On the other hand, when consuming sugar that naturally exists in apples or carrots, you also take in nutrients and fiber that help fight against chronic diseases.
 
Here are some ways to help lower the amount added sugar in your day:

 

Avoid sweetened beverages
The amount of sugar in the bubble tea above is equivalent to 11 sugar cubes. Instead of fruit juices, have a piece of fruit. 

 

Sweeten foods with fruits instead of sugar
Using carrots, onions, apples, pineapple to add flavor and natural sweetness to your cooking

 

Read ingredient lists and nutrition labels
Sugars are added to processed foods not only for the sweetness but also to create volume, texture, temperature control, fermentation or preservation.  They can be listed in the ingredients under other names such as glucose, sucrose, maltose, fructose, molasses, malt, evaporated cane juice, maple syrup, fruit juice concentrates,  agave nectar and more.
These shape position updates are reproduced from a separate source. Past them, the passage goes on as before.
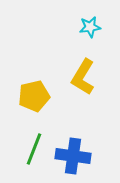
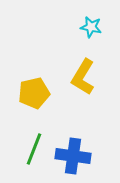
cyan star: moved 1 px right; rotated 20 degrees clockwise
yellow pentagon: moved 3 px up
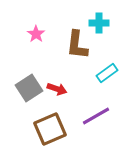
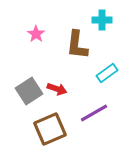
cyan cross: moved 3 px right, 3 px up
gray square: moved 3 px down
purple line: moved 2 px left, 3 px up
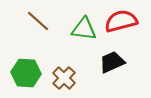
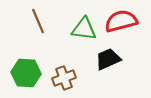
brown line: rotated 25 degrees clockwise
black trapezoid: moved 4 px left, 3 px up
brown cross: rotated 25 degrees clockwise
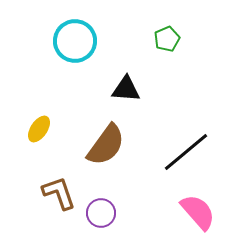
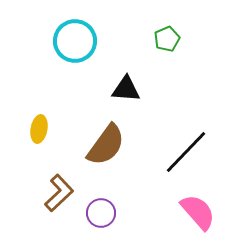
yellow ellipse: rotated 24 degrees counterclockwise
black line: rotated 6 degrees counterclockwise
brown L-shape: rotated 66 degrees clockwise
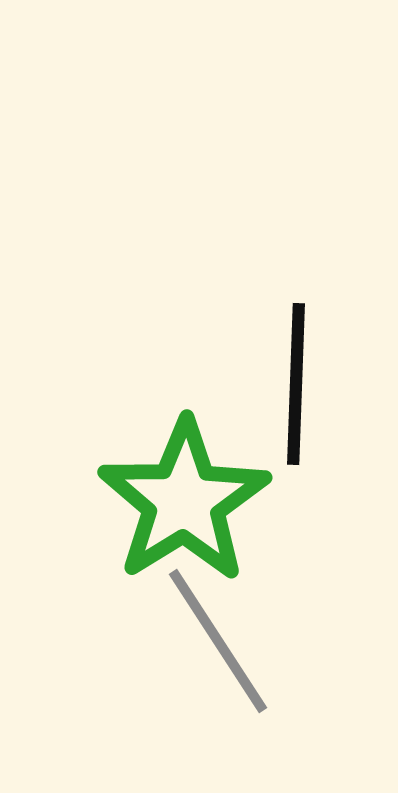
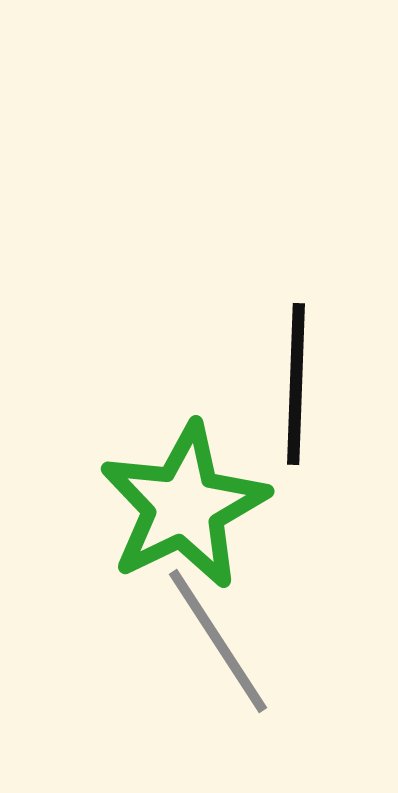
green star: moved 5 px down; rotated 6 degrees clockwise
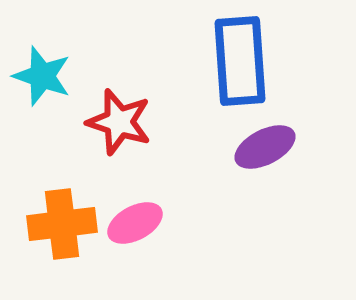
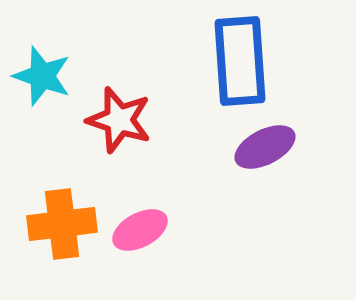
red star: moved 2 px up
pink ellipse: moved 5 px right, 7 px down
Honey may be good for you, but it is still sugar. 

 

Be seletive when choosing foods
Keep your carbohydrate intake moderate and choose unrefined carbs such as whole foods and whole grains whenever possible. 
Reducing your added sugar intake will lower your overall sugar intake. Complete your meals with protein and healthy fats that would help keep you satiated and energized throughout the day. 
 
Reducing your added sugar intake will lower your overall sugar intake. Complete your meals with protein and healthy fats that would help keep you satiated and energized throughout the day.